Its exact aetiology is largely unknown till date. Disturbance of HPA axis in the luteal phase of the menstrual cycle due to the steroidal hormone and biogenic amine dysregulation-related stress is blamed for it. The present literature, however, could not establish any definite relation between psychological stress and development of PMCs.
Screening of patients could easily be done by asking the patients to maintain regular menstrual diary for at least two consecutive cycles to note the target symptoms. Diagnosis is best done according to the guidelines given by ACOG for PMS and DSM-IV TR for PMDD.
The treatment of PMCs is also not very clear, though internationally accredited guidelines of ACOG are available to tackle the problem46. The present article, however, proposes that the treatment of mild PMCs may be started with lifestyle modifications through regular exercise, dietary modifications, oral vitamin B6, vitamin E, magnesium and calcium supplementations for two to three cycles. If no responses with those agents, or the symptoms become more severe, often the drug of choice is the SSRis. SSRis are suitably given during the last week prior to menstrual bleeding and may be continued up to the first couple of days of menstruation if symptoms still persist. The treatment of PMCs is usually continued for two to three cycles till most of the symptoms get relieved, although the duration of therapy may vary from subject to subject. The mean duration of therapy could be determined by double blind time series analysis on a large body sample. If SSRis fail to show any improvement, GnRH-analogues could be effective but due to oestrogen depleting effect, long-term use of these agents may cause severe osteoporosis and so should be cautiously used. Apart from pharmacotherapy, cognitive-behavioral psychotherapy also helps in reducing the load of PMS in some patients in terms of better coping of PMC-onduced stress 35.
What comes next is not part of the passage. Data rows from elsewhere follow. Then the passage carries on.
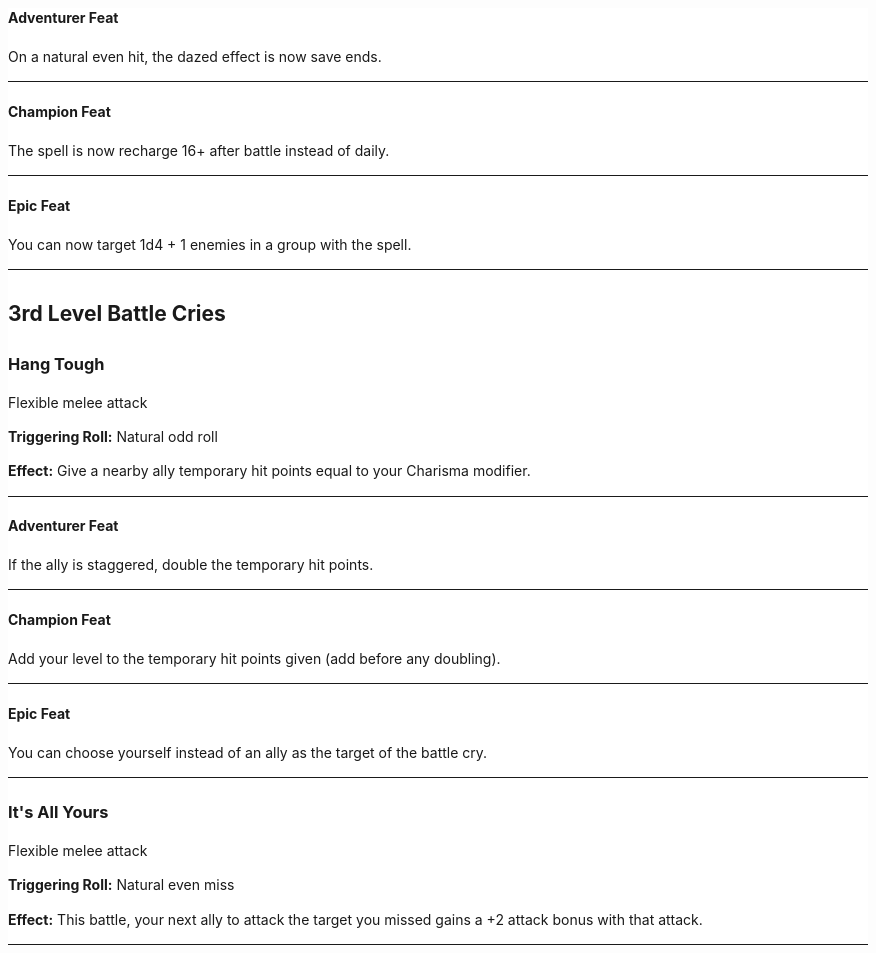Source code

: 
#### Adventurer Feat

On a natural even hit, the dazed effect is now save ends.

---

#### Champion Feat

The spell is now recharge 16+ after battle instead of daily.

---

#### Epic Feat

You can now target 1d4 + 1 enemies in a group with the spell.

---

## 3rd Level Battle Cries

### Hang Tough

Flexible melee attack

**Triggering Roll:** Natural odd roll

**Effect:** Give a nearby ally temporary hit points equal to your Charisma modifier.

---

#### Adventurer Feat

If the ally is staggered, double the temporary hit points.

---

#### Champion Feat

Add your level to the temporary hit points given (add before any doubling).

---

#### Epic Feat

You can choose yourself instead of an ally as the target of the battle cry.

---

### It's All Yours

Flexible melee attack

**Triggering Roll:** Natural even miss

**Effect:** This battle, your next ally to attack the target you missed gains a +2 attack bonus with that attack.

---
The studies on PMCs, available until now, are largely biological and no studies have shown the socio cultural aspects behind the onset of PMCs. The present article thus recommends a thorough double-blind-control trial study with a large sample of diagnosed PMS patients partaking 1. Socio-economic status, and 2. Culture, especially sharing of such feelings between mother-daughter and sister-sister. Studies are also welcome to evaluate how underlying culture-bound psychiatric illnesses could trigger PMCs.